According to the EVFTA, the tariffs of most raw shrimp, including fresh, frozen and chilled products, imported from Vietnam into the EU will be reduced from the basic rate of 12-20 percent to zero as soon as the agreement comes into effect, expected this year. Meanwhile, import tariffs on processed shrimp will fall to zero after seven years.

The reduction of anti-dumping tariffs in the US market to zero would promote growth in Vietnamese shrimp exports to this market. Now, the US is the second largest export market of Vietnamese shrimp, accounting for 19.4 percent of total export value, it said.

Bui Ba Su, Deputy General Director of the Vietnam-Australia Seafood Corporation, said farmers should rear shrimp at present to meet higher demand after the pandemic.

At the same time, the farmers should produce clean shrimp and ensure traceability for their product to enjoy preferential tariffs under the EVFTA and increase exports to Europe, he said.

Mai Ngoc Son, Director of Quy Nhon Frozen Joint Stock Company also noted that to take advantage of the EVFTA, local businesses must renew technology and improve product quality.

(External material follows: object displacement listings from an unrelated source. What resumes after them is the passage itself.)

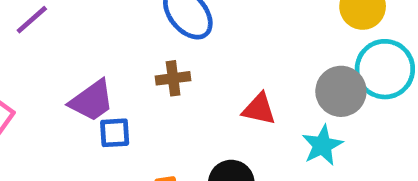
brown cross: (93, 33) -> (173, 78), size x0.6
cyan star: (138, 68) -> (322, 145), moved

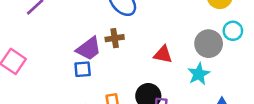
cyan circle: (385, 69) -> (233, 31), size x0.6
purple trapezoid: (92, 101) -> (89, 49), moved

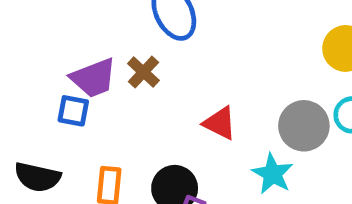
brown cross: (115, 38) -> (143, 72), turned 36
cyan star: (199, 74) -> (273, 174), turned -30

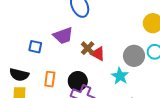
brown cross: (143, 72) -> (88, 48), moved
purple trapezoid: (93, 78) -> (63, 36), moved

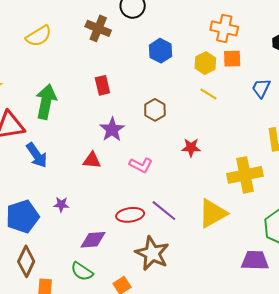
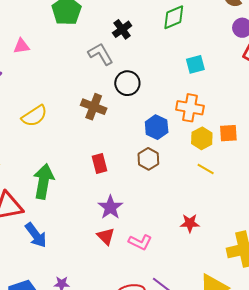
orange cross: (224, 28) -> (190, 108), moved
brown hexagon: (155, 110) -> (148, 159), moved
red triangle: (92, 160) -> (106, 236), moved, turned 42

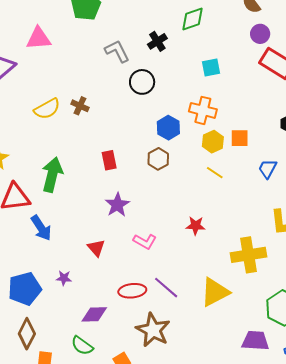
black cross: (122, 29) -> (157, 41), moved
pink triangle: (21, 46) -> (39, 38), size x1.5
brown cross: (94, 107) -> (80, 106), moved, size x0.7
red triangle: (106, 236) -> (96, 248), moved

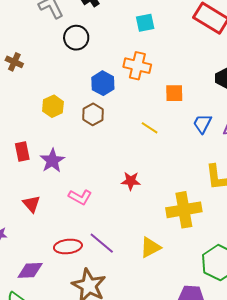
yellow hexagon: (213, 142) -> (53, 106), moved
red rectangle: (109, 160) -> (22, 152), moved
yellow triangle: (215, 292) -> (150, 247), size x0.7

Besides that, the Import-Export Department under the Ministry of Industry and Trade noted that Vietnam's shrimp industry will continue to face fierce competition in the world market because more countries have produced shrimp so the price will not see strong growth.

Importing countries have more strict requirements on quality and food safety and those will also affect Vietnam's seafood exports, including shrimp.

When the EU removes tariffs for Vietnamese exported shrimp to this market, it would set up non-tariff barriers. Of which, the EU has a new regulation on banning the use of Ethoxyquin in all kinds of aquatic feed from March 31, 2020.

Local enterprises also need to promote attraction of foreign investment and join regional supply chains so they could take full advantage of the EVFTA, according to the VASEP.

Vietnam has targeted to gain a total export value of 10 billion USD from seafood exports this year, including 4-4.2 billion USD from shrimp exports./.